* [Task prompt]:
Go through the entries below and print, exactly, the lines starting at the one with "57: (57, 386)" and ending at the one with "94: (457, 439)", keeping both ends and no others.

* [Information]:
************

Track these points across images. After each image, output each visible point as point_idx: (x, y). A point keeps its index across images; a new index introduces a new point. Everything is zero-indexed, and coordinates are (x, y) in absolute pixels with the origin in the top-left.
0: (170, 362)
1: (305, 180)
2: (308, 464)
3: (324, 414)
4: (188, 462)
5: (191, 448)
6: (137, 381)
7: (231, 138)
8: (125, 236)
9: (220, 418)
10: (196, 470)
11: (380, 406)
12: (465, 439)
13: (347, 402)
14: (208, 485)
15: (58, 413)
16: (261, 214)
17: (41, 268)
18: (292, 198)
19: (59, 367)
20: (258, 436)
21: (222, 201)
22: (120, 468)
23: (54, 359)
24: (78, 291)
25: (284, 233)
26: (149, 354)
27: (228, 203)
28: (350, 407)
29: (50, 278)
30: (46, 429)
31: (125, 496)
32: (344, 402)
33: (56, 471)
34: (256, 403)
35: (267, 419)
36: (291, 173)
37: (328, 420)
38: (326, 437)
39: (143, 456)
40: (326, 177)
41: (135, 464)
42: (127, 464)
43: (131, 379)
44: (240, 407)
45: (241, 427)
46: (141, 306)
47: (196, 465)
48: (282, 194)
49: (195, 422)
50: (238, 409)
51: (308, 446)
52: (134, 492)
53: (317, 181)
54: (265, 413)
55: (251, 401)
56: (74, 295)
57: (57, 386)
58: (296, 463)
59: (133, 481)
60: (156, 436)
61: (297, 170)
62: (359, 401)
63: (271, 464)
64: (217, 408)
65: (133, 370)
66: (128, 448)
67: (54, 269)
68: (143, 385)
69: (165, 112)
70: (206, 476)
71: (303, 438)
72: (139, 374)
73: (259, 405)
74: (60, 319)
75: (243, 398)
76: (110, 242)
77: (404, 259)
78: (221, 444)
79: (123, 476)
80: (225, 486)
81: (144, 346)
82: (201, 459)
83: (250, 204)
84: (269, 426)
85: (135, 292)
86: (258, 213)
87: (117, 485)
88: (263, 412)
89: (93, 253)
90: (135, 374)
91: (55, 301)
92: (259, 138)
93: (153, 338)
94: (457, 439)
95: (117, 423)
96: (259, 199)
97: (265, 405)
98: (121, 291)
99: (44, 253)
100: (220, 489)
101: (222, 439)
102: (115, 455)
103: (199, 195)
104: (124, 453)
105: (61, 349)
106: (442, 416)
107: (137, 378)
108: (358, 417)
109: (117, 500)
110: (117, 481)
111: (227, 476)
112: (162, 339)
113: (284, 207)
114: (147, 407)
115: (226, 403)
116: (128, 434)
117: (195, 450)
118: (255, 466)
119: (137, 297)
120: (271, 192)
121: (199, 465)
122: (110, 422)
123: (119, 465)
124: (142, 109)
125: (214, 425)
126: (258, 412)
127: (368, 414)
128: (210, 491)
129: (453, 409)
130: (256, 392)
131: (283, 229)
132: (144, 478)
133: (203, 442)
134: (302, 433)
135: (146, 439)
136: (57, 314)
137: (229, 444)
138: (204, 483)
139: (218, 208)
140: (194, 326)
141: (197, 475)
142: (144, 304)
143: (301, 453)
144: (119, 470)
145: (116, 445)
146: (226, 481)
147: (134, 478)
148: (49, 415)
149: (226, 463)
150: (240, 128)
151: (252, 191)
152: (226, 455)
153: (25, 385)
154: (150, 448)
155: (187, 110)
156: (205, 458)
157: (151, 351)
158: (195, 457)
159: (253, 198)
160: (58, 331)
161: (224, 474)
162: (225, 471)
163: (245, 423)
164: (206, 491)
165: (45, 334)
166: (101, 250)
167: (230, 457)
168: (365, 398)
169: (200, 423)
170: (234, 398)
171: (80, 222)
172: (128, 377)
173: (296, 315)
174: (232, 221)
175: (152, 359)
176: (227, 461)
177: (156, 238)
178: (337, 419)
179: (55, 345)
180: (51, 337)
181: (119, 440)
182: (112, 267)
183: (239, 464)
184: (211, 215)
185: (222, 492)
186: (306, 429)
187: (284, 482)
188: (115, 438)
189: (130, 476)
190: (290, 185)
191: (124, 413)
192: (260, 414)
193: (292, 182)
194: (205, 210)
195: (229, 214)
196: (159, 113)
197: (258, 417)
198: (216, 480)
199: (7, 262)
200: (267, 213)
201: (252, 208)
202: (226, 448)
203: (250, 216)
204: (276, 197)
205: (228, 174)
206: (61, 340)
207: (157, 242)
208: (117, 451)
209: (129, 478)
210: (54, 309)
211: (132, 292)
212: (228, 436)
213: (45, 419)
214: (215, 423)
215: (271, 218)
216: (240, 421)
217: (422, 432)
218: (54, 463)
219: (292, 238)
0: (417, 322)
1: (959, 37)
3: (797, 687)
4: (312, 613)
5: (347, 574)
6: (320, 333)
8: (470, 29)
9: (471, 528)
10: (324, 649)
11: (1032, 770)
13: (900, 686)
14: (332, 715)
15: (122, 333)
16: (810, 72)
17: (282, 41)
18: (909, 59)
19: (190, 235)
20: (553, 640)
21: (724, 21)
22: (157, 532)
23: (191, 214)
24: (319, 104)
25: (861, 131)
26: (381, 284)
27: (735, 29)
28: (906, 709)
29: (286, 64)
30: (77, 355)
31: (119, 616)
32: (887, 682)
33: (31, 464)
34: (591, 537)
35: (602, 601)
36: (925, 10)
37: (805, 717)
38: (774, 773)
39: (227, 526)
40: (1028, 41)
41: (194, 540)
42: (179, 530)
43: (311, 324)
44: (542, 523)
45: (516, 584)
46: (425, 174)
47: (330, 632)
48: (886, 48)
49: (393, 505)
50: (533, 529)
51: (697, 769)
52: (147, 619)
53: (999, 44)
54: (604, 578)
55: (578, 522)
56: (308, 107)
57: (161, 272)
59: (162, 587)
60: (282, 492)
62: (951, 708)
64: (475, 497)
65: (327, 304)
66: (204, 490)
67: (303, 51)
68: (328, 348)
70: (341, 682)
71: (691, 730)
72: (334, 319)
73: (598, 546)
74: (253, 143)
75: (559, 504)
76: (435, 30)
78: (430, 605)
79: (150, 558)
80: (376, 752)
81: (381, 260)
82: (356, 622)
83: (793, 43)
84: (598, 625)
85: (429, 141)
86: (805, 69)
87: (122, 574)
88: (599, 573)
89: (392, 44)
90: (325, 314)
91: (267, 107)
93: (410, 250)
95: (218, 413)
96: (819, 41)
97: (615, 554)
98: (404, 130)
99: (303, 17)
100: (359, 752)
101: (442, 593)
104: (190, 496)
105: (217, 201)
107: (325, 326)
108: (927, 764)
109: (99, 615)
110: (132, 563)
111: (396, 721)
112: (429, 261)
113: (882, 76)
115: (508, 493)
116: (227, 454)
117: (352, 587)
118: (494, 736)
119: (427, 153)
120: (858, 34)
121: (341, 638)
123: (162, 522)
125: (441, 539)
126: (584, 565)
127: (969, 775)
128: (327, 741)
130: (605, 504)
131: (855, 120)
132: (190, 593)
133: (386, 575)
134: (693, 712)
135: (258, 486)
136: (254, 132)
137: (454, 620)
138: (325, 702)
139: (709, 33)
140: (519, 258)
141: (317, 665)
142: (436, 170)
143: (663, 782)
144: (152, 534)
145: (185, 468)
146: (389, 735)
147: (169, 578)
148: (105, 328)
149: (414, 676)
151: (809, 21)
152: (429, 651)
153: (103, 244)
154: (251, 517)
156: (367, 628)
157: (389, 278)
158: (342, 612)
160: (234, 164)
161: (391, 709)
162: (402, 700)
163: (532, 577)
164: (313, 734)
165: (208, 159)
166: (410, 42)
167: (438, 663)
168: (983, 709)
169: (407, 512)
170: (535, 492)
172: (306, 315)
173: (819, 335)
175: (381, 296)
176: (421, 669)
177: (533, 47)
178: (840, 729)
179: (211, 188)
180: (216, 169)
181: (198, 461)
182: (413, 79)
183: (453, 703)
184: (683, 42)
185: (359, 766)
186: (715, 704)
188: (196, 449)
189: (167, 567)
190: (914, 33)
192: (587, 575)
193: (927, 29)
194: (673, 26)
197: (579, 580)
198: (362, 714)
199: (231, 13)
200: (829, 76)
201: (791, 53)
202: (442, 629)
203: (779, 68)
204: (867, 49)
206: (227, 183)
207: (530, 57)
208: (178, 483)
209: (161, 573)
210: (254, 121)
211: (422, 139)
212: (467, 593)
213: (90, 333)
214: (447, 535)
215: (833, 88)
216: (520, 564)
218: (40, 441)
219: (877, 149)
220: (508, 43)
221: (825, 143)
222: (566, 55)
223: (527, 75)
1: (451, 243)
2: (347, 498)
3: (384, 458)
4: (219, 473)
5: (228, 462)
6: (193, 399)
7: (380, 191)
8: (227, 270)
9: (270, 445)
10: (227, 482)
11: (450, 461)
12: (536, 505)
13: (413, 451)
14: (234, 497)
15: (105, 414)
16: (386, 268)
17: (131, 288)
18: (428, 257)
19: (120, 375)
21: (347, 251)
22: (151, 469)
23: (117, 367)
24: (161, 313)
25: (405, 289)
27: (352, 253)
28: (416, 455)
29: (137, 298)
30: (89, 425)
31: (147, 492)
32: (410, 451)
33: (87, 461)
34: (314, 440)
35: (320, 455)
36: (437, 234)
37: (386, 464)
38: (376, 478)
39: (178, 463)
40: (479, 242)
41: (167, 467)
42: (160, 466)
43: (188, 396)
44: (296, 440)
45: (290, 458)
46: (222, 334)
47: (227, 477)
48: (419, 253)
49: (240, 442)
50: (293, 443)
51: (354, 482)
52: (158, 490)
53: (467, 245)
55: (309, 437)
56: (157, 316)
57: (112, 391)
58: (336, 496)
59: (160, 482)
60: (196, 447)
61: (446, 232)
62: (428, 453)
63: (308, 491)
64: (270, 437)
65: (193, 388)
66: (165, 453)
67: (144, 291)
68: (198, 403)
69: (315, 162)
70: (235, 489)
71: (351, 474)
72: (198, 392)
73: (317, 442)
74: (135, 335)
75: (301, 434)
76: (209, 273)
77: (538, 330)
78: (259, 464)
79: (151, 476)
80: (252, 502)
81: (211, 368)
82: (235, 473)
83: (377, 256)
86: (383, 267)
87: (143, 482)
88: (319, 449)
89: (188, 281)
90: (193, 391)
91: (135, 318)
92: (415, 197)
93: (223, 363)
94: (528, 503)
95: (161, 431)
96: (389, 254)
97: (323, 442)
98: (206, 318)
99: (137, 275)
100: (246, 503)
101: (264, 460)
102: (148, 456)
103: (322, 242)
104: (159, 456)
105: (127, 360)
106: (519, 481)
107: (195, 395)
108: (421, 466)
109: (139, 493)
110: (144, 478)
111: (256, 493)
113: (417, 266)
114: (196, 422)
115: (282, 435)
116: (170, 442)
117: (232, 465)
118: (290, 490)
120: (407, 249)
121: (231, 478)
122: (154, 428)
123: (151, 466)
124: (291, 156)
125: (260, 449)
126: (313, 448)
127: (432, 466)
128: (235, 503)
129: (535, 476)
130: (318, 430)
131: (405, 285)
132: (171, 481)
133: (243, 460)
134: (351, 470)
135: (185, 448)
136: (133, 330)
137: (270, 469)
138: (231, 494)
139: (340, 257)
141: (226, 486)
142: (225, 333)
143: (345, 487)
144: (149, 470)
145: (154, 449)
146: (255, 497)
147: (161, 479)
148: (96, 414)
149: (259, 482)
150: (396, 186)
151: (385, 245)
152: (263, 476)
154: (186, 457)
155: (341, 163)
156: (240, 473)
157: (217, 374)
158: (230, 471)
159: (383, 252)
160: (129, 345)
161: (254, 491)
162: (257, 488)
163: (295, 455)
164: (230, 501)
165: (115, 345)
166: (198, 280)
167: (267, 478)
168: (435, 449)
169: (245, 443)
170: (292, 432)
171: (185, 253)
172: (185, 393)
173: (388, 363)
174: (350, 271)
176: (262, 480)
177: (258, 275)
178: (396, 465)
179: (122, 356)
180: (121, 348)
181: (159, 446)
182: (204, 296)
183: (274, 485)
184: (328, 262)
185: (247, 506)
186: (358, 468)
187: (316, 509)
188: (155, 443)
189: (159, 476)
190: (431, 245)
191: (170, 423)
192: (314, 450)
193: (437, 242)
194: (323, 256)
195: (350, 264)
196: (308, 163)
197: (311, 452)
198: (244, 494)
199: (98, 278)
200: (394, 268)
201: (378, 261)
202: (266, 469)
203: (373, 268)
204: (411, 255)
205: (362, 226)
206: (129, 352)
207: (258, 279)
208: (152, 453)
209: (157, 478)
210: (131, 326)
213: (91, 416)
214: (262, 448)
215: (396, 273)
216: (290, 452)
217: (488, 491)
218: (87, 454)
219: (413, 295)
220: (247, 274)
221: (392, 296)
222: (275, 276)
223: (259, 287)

************

* [Result for this task]:
57: (57, 386)
58: (296, 463)
59: (133, 481)
60: (156, 436)
61: (297, 170)
62: (359, 401)
63: (271, 464)
64: (217, 408)
65: (133, 370)
66: (128, 448)
67: (54, 269)
68: (143, 385)
69: (165, 112)
70: (206, 476)
71: (303, 438)
72: (139, 374)
73: (259, 405)
74: (60, 319)
75: (243, 398)
76: (110, 242)
77: (404, 259)
78: (221, 444)
79: (123, 476)
80: (225, 486)
81: (144, 346)
82: (201, 459)
83: (250, 204)
84: (269, 426)
85: (135, 292)
86: (258, 213)
87: (117, 485)
88: (263, 412)
89: (93, 253)
90: (135, 374)
91: (55, 301)
92: (259, 138)
93: (153, 338)
94: (457, 439)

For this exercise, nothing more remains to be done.